各専門分野の見地から「アマミノクロウサギ」が語られた(10日、大和村防災センター)

2025年度開館予定のアマミノクロウサギ研究飼育施設(仮称)の完成予想図(大和村提供)

保護対策や保全理解
研究施設の機能報告も

 アマミノクロウサギ研究飼育施設(仮称)の整備を進める大和村は10日、村防災センターで「世界自然遺産登録1周年記念 アマミノクロウサギシンポジウム~世界自然遺産登録その先へ~」を開催した。伊集院幼村長、村職員他、住民ら約60人が参加。同施設の概要が説明されたほか、有識者らによる講演、ディスカッションを通し生態や保護対策、今後の保全の取り組み方などについて理解を深めた。
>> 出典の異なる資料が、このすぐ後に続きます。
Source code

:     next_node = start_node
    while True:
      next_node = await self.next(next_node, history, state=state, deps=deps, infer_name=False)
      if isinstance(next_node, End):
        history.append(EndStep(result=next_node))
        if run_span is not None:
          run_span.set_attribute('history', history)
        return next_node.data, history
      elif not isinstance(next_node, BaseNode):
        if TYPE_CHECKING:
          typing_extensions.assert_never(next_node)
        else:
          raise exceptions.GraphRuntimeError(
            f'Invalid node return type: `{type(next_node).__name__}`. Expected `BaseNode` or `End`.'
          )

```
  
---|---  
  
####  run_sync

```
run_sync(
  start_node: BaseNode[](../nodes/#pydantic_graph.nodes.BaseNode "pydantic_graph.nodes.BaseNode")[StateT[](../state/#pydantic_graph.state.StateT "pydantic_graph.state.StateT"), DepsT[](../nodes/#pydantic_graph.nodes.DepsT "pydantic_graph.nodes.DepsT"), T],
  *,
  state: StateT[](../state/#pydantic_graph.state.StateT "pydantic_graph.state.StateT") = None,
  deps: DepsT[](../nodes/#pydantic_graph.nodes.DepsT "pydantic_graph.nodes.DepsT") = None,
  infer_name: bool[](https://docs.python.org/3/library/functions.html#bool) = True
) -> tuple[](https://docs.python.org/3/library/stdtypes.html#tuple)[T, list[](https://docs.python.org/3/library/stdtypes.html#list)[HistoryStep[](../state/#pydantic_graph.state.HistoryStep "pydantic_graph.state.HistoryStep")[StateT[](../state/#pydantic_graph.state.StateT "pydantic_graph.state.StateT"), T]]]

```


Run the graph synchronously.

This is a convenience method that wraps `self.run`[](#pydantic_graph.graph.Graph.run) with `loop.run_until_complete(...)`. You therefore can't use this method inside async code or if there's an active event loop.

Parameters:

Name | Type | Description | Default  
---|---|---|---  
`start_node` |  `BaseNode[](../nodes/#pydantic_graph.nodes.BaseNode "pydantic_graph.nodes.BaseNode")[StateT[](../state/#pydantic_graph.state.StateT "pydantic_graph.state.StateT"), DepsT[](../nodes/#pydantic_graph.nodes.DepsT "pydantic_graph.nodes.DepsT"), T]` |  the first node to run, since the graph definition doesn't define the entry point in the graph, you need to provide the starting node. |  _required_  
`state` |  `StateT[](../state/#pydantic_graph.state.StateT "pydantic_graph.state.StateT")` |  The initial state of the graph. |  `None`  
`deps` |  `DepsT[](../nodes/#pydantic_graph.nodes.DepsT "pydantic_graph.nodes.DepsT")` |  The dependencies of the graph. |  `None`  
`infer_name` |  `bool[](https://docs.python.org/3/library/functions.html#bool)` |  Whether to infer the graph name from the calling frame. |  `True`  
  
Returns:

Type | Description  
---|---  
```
 同シンポジウムは、村企画観光課、(一社)自治総合センターが主催。クロウサギについて各専門分野の立場から出された情報、意見を元に、保護対策のあり方を検討するとともに同施設の役割を明確にし、普及啓発することが目的。

 開催にあたり同課は、2025年度開館予定の同施設のパース図(完成予想図)を公開。①治療・リハビリ②生態研究③自然環境の保全④環境教育の実施⑤研究者の支援―の五つの機能が整備されると報告された。

 講演で、奄美群島国立公園管理事務所の鈴木真理子さん(41)は、生態を知る手掛かりとなる「巣穴」など調査内容を説明。また、外来種駆除などにより生息数が増加傾向も、生息域の拡大によるロードキル(交通事故)、農業被害など課題を報告。同村マテリヤ線沿いに張られた防獣ネットなど取り組みなどを紹介した。

 沖縄大学客員教授の山田文雄さん(69)は、生物学的見地から保全を考察。ウサギ類全般を説明し、クロウサギの希少性を解説。自然の理解を深め、保全策を確立するなど「生態系を基軸とした社会の実現」が必要とした。

 他にも講演では、鹿児島大学准教授の髙山耕二さん(52)が農業被害の現状と侵入防止柵など対策事例を報告。鹿児島市平川動物公園学芸員の落合晋作さん(40)は傷病保護と飼育について、東京農工大学教授・獣医師の田中あかねさん(62)は細胞分析によるクロウサギの視力、視野などを解説。奄美市名瀬の写真家・浜田太さん(69)は、巣穴の前で撮られたクロウサギの親子の様子など映像を紹介した。

 パネルディスカッションでは、各講話の振り返りとともに、同施設への展望について意見が交わされたほか、来場者との質疑応答が行われた。